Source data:
--- START ---

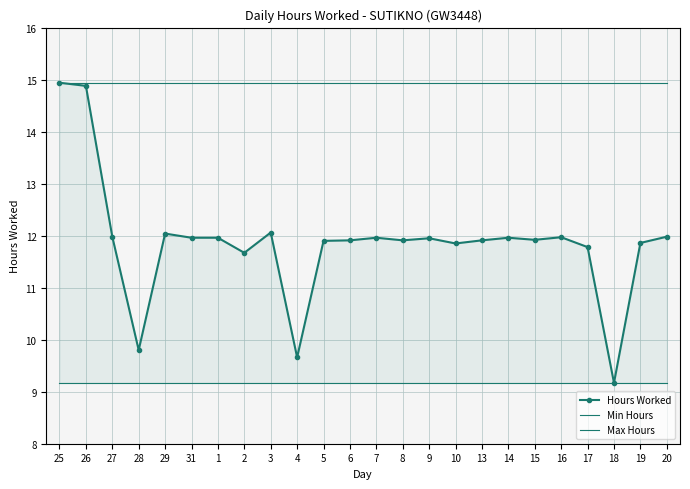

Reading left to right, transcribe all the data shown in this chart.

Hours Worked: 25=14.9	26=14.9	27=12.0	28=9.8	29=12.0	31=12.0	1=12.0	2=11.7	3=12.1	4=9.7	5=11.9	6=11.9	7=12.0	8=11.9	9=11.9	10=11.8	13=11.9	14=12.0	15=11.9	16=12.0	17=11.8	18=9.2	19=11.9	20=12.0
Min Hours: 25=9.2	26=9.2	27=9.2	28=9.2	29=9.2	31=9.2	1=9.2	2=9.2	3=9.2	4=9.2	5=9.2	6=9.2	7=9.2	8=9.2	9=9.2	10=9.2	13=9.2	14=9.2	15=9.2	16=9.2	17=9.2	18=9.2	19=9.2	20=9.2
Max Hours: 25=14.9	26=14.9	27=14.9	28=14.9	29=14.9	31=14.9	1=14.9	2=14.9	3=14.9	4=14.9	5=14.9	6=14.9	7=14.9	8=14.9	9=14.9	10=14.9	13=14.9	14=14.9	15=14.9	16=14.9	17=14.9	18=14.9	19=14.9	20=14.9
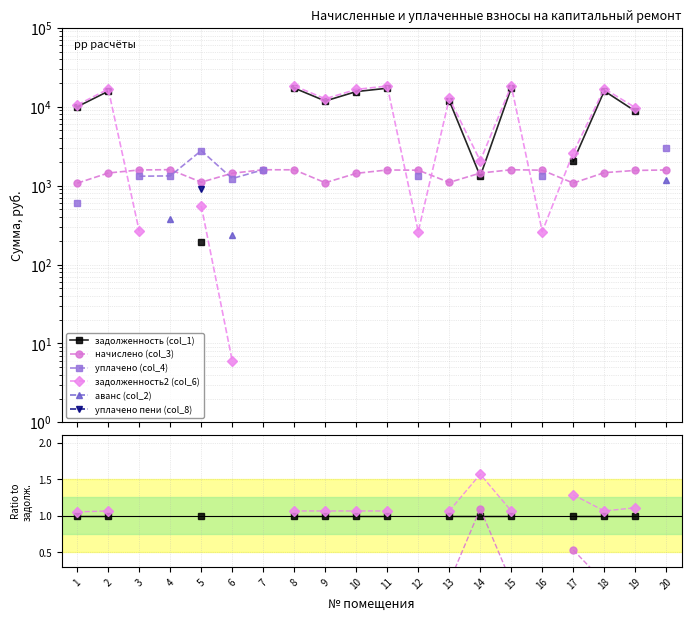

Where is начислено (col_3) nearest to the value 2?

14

--- END ---

What the task asks:
Edit the source data lines by replacing "nearest to" with "closest to" and keeping everything else the same. Leave the pictures out of your version.

Task result:
Reading left to right, transcribe all the data shown in this chart.

Hours Worked: 25=14.9	26=14.9	27=12.0	28=9.8	29=12.0	31=12.0	1=12.0	2=11.7	3=12.1	4=9.7	5=11.9	6=11.9	7=12.0	8=11.9	9=11.9	10=11.8	13=11.9	14=12.0	15=11.9	16=12.0	17=11.8	18=9.2	19=11.9	20=12.0
Min Hours: 25=9.2	26=9.2	27=9.2	28=9.2	29=9.2	31=9.2	1=9.2	2=9.2	3=9.2	4=9.2	5=9.2	6=9.2	7=9.2	8=9.2	9=9.2	10=9.2	13=9.2	14=9.2	15=9.2	16=9.2	17=9.2	18=9.2	19=9.2	20=9.2
Max Hours: 25=14.9	26=14.9	27=14.9	28=14.9	29=14.9	31=14.9	1=14.9	2=14.9	3=14.9	4=14.9	5=14.9	6=14.9	7=14.9	8=14.9	9=14.9	10=14.9	13=14.9	14=14.9	15=14.9	16=14.9	17=14.9	18=14.9	19=14.9	20=14.9

Where is начислено (col_3) closest to the value 2?

14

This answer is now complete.